Carriers band together for cross-platform apps, manufacturers laugh heartily

February 17th 2010 | Posted by Derek Kessler

Wholesale Application Community

Announced at MWC was yet another partnership between the world’s cellular carriers that will end up resulting in, well, very little. Networks around the world have banded together to create the Wholesale Applications Community, which in essence will be a global cross-platform app effort. And here’s why it’s going to fail: manufacturers, particularly the ones that are invested in an operating system (such as Apple, Palm, and Nokia), will have no interest in participating. Especially those that have created an app store, Apple in particular.
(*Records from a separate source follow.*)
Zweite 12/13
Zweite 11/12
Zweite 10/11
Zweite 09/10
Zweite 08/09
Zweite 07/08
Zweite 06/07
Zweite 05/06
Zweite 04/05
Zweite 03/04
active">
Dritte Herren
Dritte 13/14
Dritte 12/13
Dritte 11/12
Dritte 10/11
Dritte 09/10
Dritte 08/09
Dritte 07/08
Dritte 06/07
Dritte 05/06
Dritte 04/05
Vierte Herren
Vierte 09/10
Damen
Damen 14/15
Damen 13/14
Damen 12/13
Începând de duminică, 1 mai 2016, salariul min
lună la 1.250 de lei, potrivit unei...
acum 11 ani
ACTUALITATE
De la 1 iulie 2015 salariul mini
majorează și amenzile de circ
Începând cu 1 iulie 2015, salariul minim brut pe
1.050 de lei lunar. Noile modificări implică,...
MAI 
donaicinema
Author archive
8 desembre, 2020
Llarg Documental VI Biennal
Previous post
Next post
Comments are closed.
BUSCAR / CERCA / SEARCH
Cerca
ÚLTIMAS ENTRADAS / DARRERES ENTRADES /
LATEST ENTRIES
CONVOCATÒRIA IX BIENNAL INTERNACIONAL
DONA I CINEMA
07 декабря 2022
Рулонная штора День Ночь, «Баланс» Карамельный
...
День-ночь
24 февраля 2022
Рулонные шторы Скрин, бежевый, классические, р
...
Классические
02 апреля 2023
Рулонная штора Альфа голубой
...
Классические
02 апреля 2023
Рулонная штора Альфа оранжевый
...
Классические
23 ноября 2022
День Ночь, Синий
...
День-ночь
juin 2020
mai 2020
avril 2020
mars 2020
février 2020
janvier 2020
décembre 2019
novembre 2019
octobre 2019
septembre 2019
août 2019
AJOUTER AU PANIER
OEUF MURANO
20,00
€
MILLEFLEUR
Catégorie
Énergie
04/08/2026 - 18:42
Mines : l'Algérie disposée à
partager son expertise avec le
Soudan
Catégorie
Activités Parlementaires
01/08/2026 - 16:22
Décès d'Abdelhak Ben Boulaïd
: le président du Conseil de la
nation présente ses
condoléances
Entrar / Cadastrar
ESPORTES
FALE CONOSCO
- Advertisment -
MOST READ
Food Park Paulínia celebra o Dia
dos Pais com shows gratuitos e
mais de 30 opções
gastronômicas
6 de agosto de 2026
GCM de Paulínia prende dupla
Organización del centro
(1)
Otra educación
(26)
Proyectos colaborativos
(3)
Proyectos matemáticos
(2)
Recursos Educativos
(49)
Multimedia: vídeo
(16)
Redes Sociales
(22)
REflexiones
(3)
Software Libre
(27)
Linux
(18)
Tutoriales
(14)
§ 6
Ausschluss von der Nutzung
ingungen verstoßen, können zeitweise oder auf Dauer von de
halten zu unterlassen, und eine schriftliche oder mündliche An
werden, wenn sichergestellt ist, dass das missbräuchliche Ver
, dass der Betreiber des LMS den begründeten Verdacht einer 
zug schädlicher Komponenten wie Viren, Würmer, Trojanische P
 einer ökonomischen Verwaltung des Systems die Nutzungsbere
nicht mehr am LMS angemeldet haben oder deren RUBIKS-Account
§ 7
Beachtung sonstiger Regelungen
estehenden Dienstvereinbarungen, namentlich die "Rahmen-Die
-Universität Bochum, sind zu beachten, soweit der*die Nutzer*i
The Wholesale Applications Community (WAC) will end as a failure, at best withering away as a token gesture to interoperability. There are a million political reasons why it won’t work, but the biggest hurdles to overcome are the technical ones: programming languages and APIs. While we can see feature phone manufacturers rallying around the WAC, nobody buys a T9 flip phone to run apps. They lack the hardware to properly execute – that’s why they’re feature phones.

App developers too aren’t interested in feature phones, because the meager hardware will limit what they can do. Not to mention the varying screen sizes, processors, radios, keypads, and everything else. App developers are interested in smartphones, and that’s where the WAC starts to fall apart.